WHAT TO DO:
Images do not belong in the copy; retype the rest of the entries below exactly.

---------- MATERIAL FOR THIS EXERCISE ----------

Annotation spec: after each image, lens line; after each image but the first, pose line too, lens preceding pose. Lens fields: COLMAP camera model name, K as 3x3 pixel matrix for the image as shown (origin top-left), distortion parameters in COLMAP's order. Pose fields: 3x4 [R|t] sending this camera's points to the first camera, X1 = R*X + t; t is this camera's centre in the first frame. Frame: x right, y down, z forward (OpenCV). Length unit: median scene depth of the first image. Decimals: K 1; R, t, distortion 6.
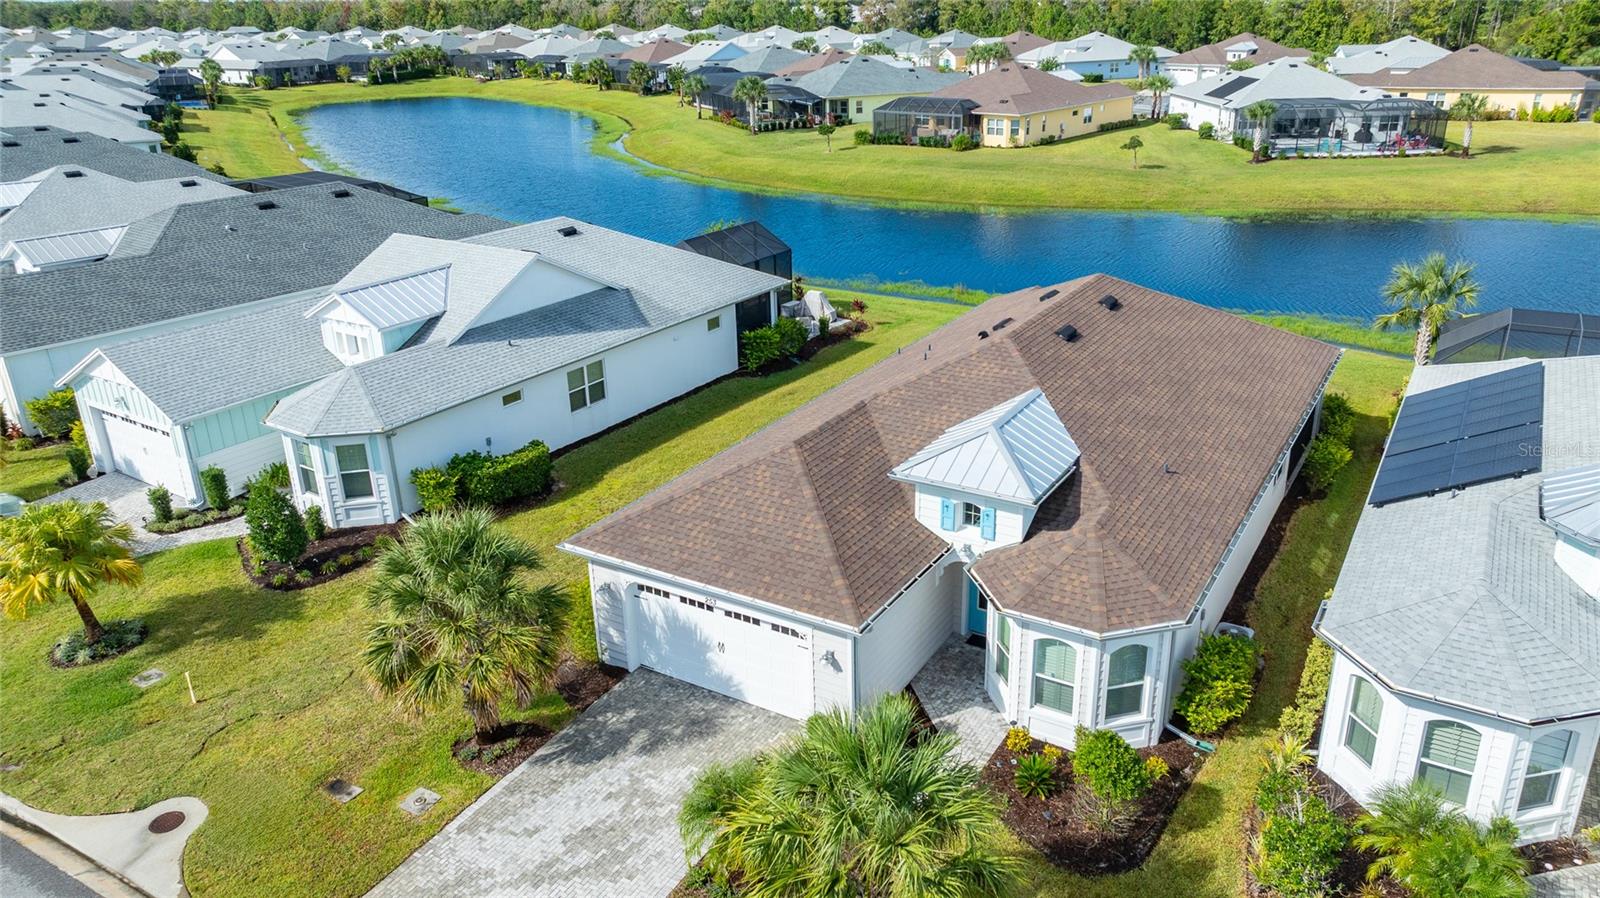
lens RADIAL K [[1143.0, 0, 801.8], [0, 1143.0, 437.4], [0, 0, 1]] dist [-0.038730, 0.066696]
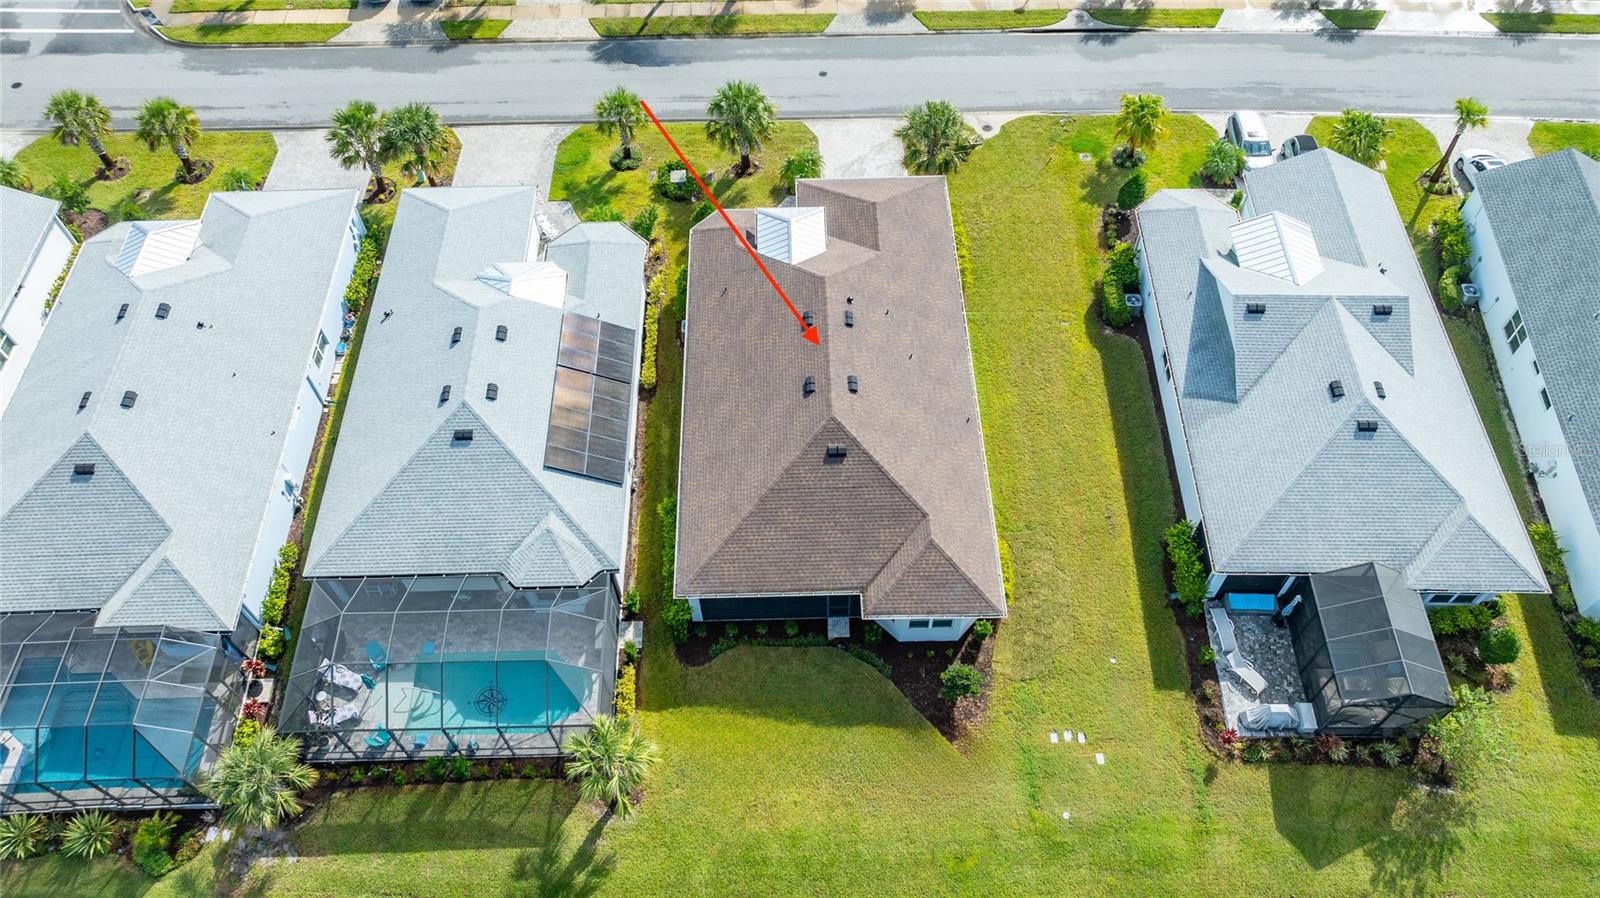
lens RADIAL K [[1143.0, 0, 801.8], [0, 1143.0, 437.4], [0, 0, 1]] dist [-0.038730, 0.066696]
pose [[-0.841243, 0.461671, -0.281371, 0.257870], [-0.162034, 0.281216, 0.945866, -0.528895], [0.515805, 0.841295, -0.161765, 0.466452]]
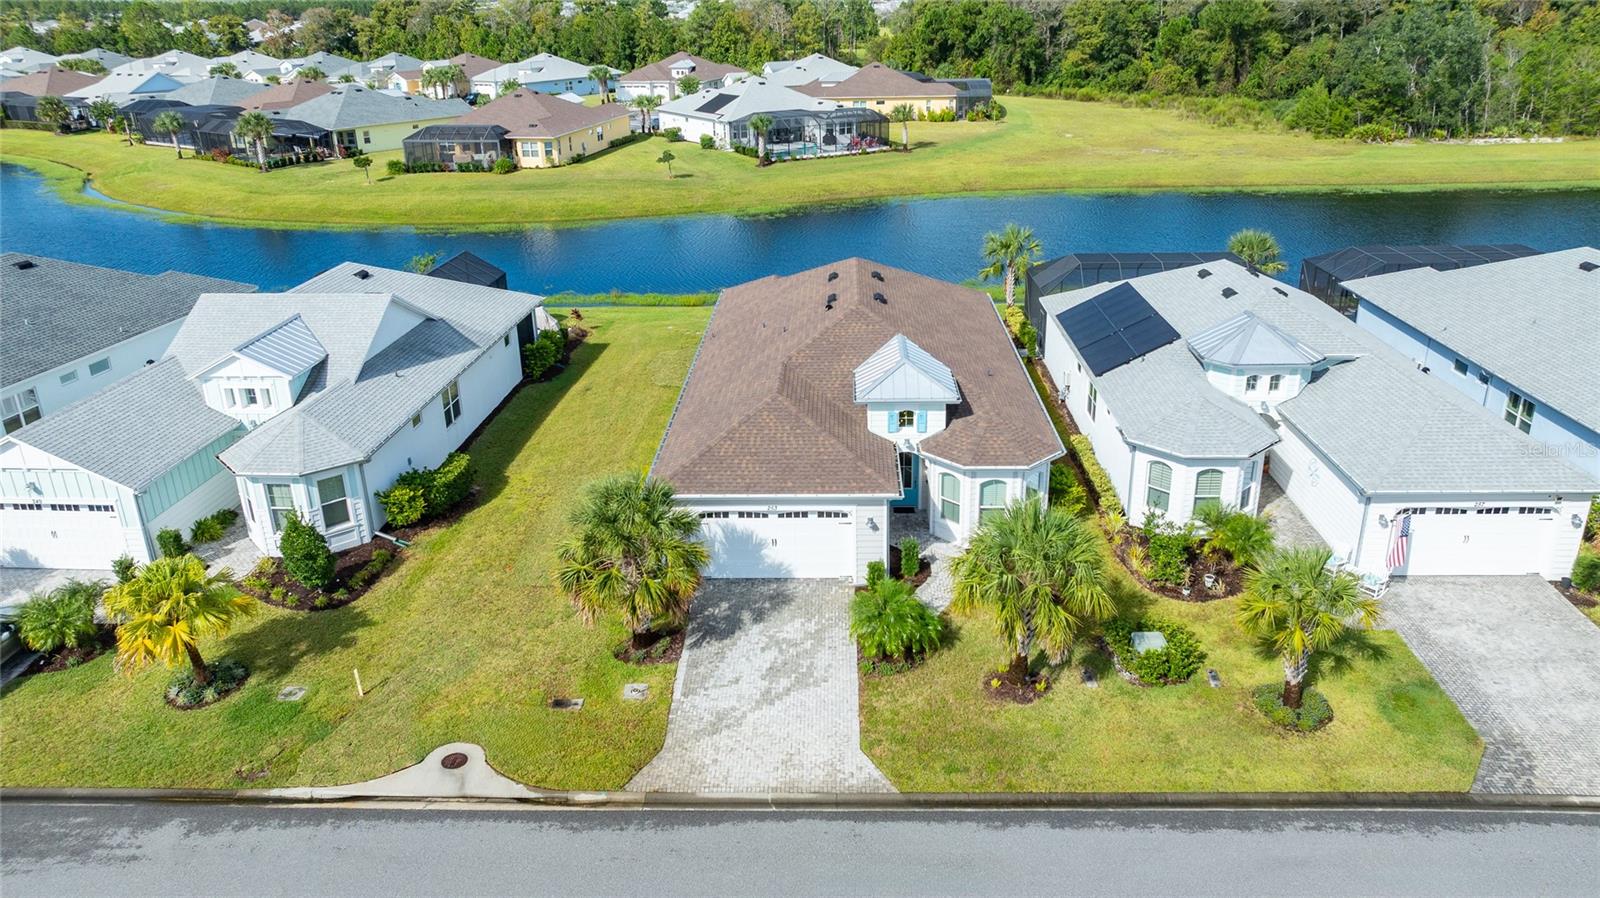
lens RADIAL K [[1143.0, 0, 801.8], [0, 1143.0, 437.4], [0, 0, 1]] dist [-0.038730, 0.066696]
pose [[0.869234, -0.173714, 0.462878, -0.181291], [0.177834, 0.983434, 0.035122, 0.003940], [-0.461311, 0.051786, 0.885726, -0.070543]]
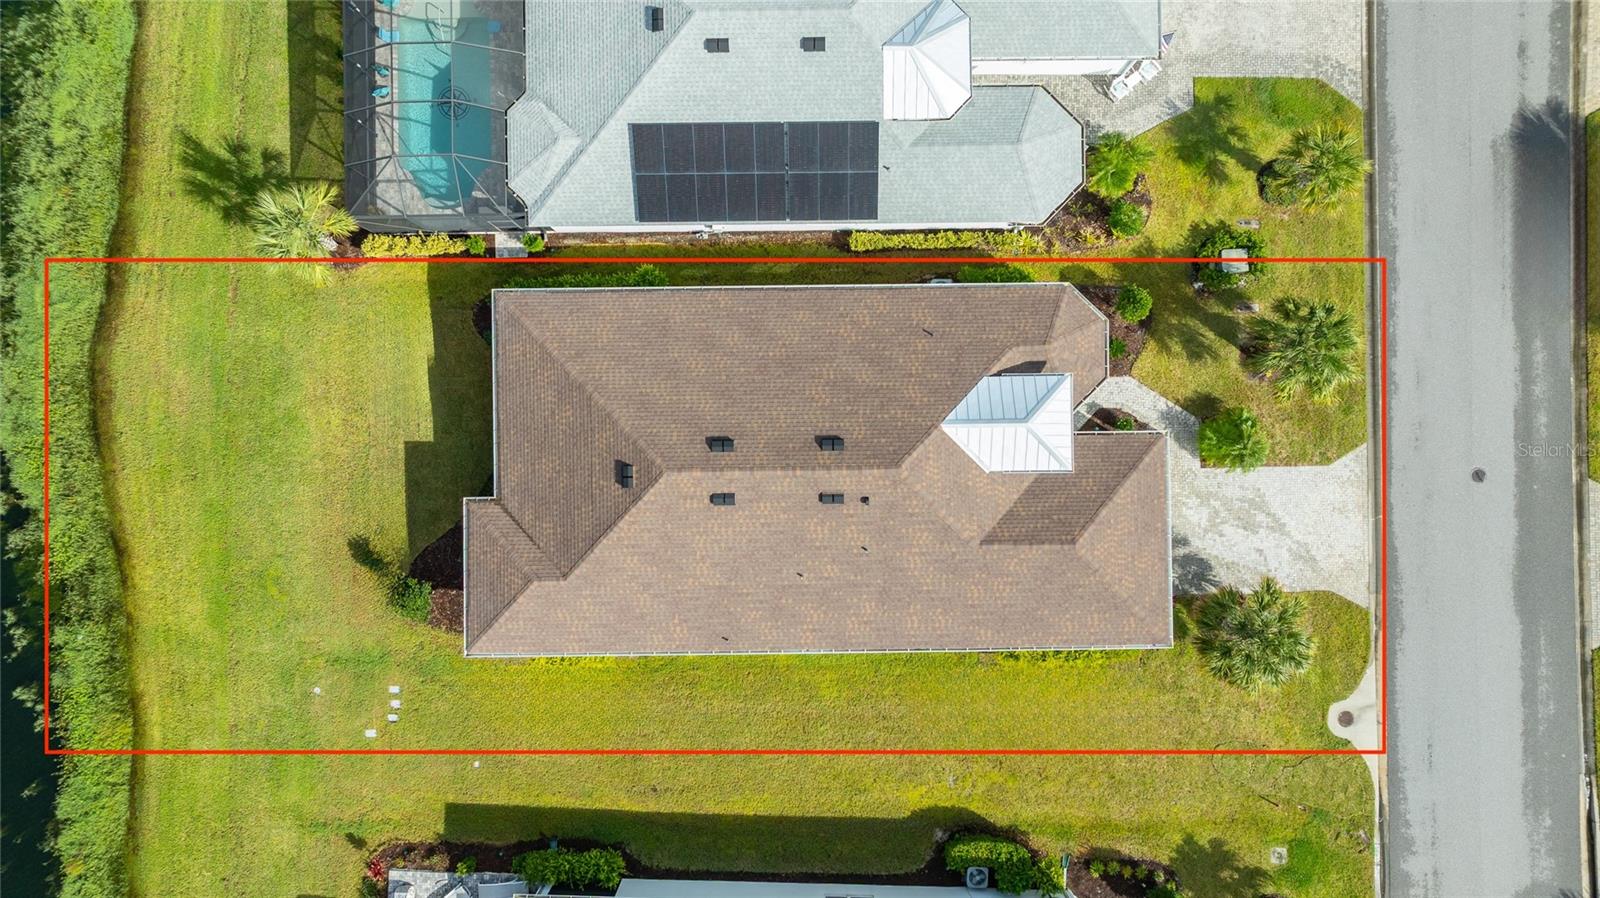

----------

ANSWER BOX:
Annotation spec: after each image, lens line; after each image but the first, pose line too, lens preceding pose. Lens fields: COLMAP camera model name, K as 3x3 pixel matrix for the image as shown (origin top-left), distortion parameters in COLMAP's order. Pose fields: 3x4 [R|t] sending this camera's points to the first camera, X1 = R*X + t; t is this camera's centre in the first frame. Frame: x right, y down, z forward (OpenCV). Length unit: median scene depth of the first image. Decimals: K 1; R, t, distortion 6.
lens RADIAL K [[1143.0, 0, 801.8], [0, 1143.0, 437.4], [0, 0, 1]] dist [-0.038730, 0.066696]
lens RADIAL K [[1143.0, 0, 801.8], [0, 1143.0, 437.4], [0, 0, 1]] dist [-0.038730, 0.066696]
pose [[-0.841243, 0.461671, -0.281371, 0.257870], [-0.162034, 0.281216, 0.945866, -0.528895], [0.515805, 0.841295, -0.161765, 0.466452]]
lens RADIAL K [[1143.0, 0, 801.8], [0, 1143.0, 437.4], [0, 0, 1]] dist [-0.038730, 0.066696]
pose [[0.869234, -0.173714, 0.462878, -0.181291], [0.177834, 0.983434, 0.035122, 0.003940], [-0.461311, 0.051786, 0.885726, -0.070543]]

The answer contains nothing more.